**Exercise:**
After locating "Analysis Date: Friday, February 21, 2020" in the listing below, copy that line and each one after it exactly, ending with the line that has "Digitally signed by YoungChul Park".

========================

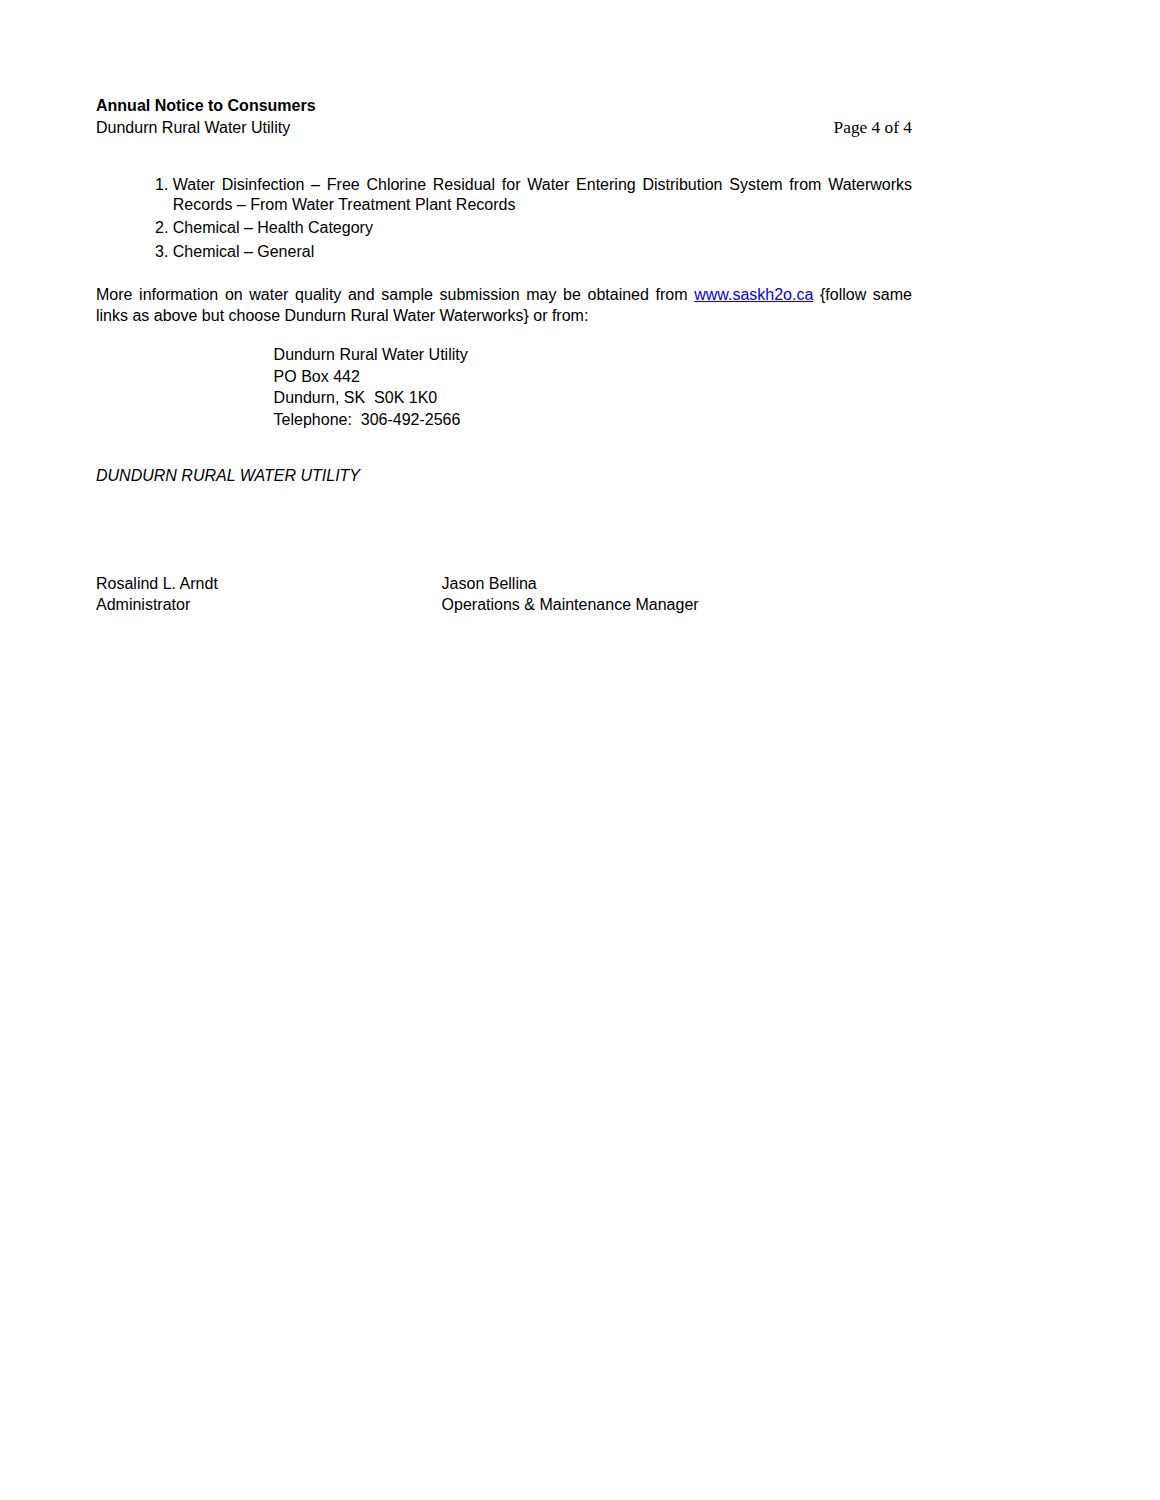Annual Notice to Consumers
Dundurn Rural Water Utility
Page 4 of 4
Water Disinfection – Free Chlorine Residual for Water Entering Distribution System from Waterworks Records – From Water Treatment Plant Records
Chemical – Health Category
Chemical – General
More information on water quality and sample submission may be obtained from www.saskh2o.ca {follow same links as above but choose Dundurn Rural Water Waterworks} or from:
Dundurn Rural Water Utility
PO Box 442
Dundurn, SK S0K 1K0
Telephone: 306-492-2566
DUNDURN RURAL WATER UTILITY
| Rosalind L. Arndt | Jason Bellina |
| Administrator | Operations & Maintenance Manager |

========================

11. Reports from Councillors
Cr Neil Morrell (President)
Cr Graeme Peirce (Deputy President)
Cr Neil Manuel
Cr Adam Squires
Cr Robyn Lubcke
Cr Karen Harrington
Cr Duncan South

========================

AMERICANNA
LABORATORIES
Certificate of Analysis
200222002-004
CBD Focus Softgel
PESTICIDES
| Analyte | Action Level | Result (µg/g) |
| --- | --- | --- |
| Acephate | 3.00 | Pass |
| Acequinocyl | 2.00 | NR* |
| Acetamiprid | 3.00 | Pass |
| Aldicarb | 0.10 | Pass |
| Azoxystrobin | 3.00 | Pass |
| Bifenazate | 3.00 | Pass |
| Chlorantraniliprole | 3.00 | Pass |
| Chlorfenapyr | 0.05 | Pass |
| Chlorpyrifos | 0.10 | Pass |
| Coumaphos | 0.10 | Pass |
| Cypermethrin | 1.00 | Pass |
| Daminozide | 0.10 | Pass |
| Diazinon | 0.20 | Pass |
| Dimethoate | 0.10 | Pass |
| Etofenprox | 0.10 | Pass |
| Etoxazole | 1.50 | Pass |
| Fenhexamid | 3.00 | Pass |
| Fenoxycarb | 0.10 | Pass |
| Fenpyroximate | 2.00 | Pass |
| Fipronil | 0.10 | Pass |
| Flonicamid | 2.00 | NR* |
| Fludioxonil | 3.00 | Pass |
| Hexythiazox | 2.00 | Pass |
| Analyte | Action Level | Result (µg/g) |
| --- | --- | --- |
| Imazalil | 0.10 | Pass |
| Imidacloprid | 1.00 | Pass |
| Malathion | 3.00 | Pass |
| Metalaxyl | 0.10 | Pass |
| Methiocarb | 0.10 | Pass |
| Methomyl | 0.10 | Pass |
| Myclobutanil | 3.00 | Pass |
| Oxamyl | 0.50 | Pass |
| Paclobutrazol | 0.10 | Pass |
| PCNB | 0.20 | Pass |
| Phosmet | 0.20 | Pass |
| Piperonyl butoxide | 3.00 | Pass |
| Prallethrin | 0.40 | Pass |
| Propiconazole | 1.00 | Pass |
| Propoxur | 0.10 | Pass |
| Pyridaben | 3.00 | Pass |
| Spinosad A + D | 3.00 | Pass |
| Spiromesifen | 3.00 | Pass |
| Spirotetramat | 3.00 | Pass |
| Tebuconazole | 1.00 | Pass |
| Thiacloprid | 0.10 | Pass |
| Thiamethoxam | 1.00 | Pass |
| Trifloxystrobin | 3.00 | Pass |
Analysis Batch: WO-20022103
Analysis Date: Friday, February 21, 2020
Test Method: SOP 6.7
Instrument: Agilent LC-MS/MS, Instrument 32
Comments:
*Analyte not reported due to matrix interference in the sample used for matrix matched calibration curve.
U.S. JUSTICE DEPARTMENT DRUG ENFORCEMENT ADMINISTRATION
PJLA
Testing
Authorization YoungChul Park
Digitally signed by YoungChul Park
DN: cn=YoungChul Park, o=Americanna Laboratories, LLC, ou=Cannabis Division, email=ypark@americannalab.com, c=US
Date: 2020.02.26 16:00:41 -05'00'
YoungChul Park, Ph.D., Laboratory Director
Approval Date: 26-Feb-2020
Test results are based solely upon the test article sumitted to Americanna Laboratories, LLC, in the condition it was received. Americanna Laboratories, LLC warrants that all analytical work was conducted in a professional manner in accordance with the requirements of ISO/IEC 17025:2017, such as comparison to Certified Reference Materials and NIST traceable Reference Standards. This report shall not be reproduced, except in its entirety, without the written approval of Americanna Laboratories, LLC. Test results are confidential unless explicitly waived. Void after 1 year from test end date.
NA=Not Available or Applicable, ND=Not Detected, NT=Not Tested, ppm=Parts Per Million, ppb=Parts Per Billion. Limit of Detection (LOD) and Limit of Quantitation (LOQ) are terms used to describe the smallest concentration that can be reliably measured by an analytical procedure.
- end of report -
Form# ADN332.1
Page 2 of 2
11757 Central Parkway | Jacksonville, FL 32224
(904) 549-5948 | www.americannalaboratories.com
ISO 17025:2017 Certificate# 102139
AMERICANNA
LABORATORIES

========================

**Result for this task:**
Analysis Date: Friday, February 21, 2020
Test Method: SOP 6.7
Instrument: Agilent LC-MS/MS, Instrument 32
Comments:
*Analyte not reported due to matrix interference in the sample used for matrix matched calibration curve.
U.S. JUSTICE DEPARTMENT DRUG ENFORCEMENT ADMINISTRATION
PJLA
Testing
Authorization YoungChul Park
Digitally signed by YoungChul Park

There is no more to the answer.